A white supremacist former gang leader was gunned down over the weekend outside a Chinese restaurant in New Hampshire.


Jesse Jarvis, who co-founded the Brotherhood of White Warriors around 2010 at the Northern New Hampshire Corrections Facility, was shot multiple times shortly after midnight Sunday in the parking lot of Imperial Buffet in Claremont, reported the Valley News.

The 36-year-old Jarvis, who was pronounced dead at the scene, and his family were regular customers at the restaurant and bar, but police have not identified any suspects in the fatal shooting.

“I don’t even know what the hell happened out there,” co-owner Tony Zhang told the newspaper. “Nothing happened inside. It was happening in the parking lot.”

Jarvis had been in and out of prison since 1999, when he was arrested for shoplifting, resisting arrest and attempting to escape from a hospital where he was under treatment for acute intoxication.

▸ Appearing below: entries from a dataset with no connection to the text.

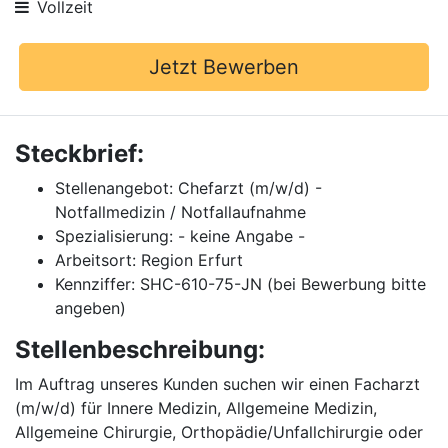
Vollzeit
Jetzt Bewerben
Steckbrief:
Stellenangebot: Chefarzt (m/w/d) -
Notfallmedizin / Notfallaufnahme
Spezialisierung: - keine Angabe -
Arbeitsort: Region Erfurt
Kennziffer: SHC-610-75-JN (bei Bewerbung bitte
angeben)
Stellenbeschreibung:
Im Auftrag unseres Kunden suchen wir einen Facharzt
(m/w/d) für Innere Medizin, Allgemeine Medizin,
Allgemeine Chirurgie, Orthopädie/Unfallchirurgie oder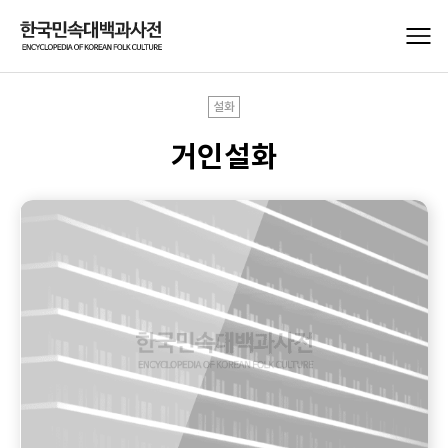
설화
거인설화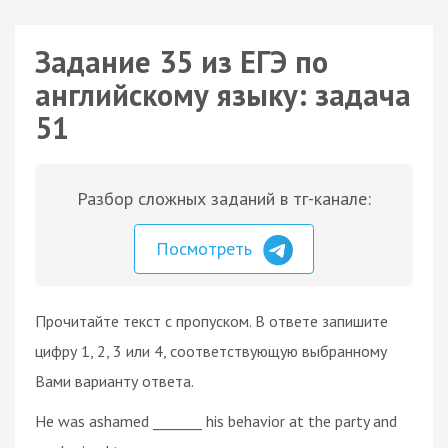
Задание 35 из ЕГЭ по
английскому языку: задача
51
Разбор сложных заданий в тг-канале:
Посмотреть
Прочитайте текст с пропуском. В ответе запишите
цифру 1, 2, 3 или 4, соответствующую выбранному
Вами варианту ответа.
He was ashamed _______ his behavior at the party and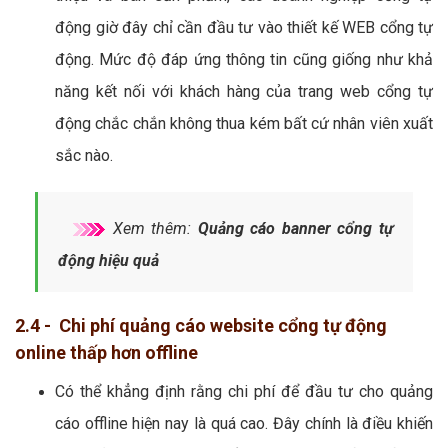
động giờ đây chỉ cần đầu tư vào thiết kế WEB cổng tự
động. Mức độ đáp ứng thông tin cũng giống như khả
năng kết nối với khách hàng của trang web cổng tự
động chắc chắn không thua kém bất cứ nhân viên xuất
sắc nào.
Xem thêm:
Quảng cáo banner cổng tự
động hiệu quả
2.4 - Chi phí quảng cáo website cổng tự động
online thấp hơn offline
Có thể khẳng định rằng chi phí để đầu tư cho quảng
cáo offline hiện nay là quá cao. Đây chính là điều khiến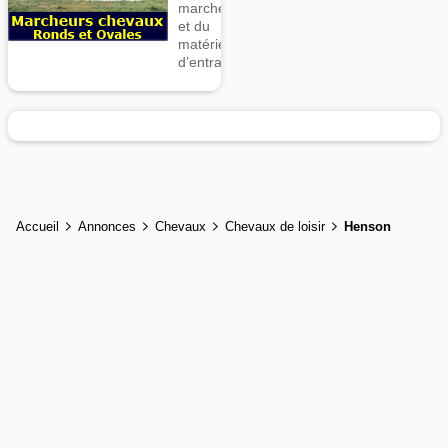
marcheurs
et du
matériel
d’entrainement
Accueil
Annonces
Chevaux
Chevaux de loisir
Henson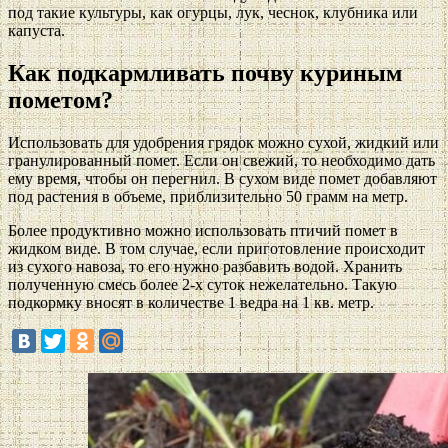
под такие культуры, как огурцы, лук, чеснок, клубника или
капуста.
Как подкармливать почву куриным
пометом?
Использовать для удобрения грядок можно сухой, жидкий или
гранулированный помет. Если он свежий, то необходимо дать
ему время, чтобы он перегнил. В сухом виде помет добавляют
под растения в объеме, приблизительно 50 грамм на метр.
Более продуктивно можно использовать птичий помет в
жидком виде. В том случае, если приготовление происходит
из сухого навоза, то его нужно разбавить водой. Хранить
полученную смесь более 2-х суток нежелательно. Такую
подкормку вносят в количестве 1 ведра на 1 кв. метр.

He was arrested in 2005 for kicking two Claremont police officers, and police shot and killed his father three years later when they tried to arrest the younger Jarvis for alleged assault and stealing a Nazi flag.

Anthony Jarvis fired a handgun at a state trooper during a 2008 standoff, and the law enforcement officer returned fire.

Jarvis told a parole board in 2013 that he had left the prison gang he helped found, but he was recently listed as the administrator of an online white supremacist group.

“We must secure an existence for our race and a future for Aryan children!” Jarvis told a reporter who asked last month about the white supremacist Facebook group.

His personal Facebook page shows multiple posts referring to that 14-word white nationalist slogan, along with posts praising Nazi leader Adolf Hitler and attempts to justify his own white supremacist views as mainstream patriotism.

“He truly was a great man who stood for those who couldn’t stand alone,” said Phil Mulvey, who grew up with Jarvis and says they formed a lifelong friendship over their troubled upbringings. “He was much more than the crazy racist many try to portray him as.”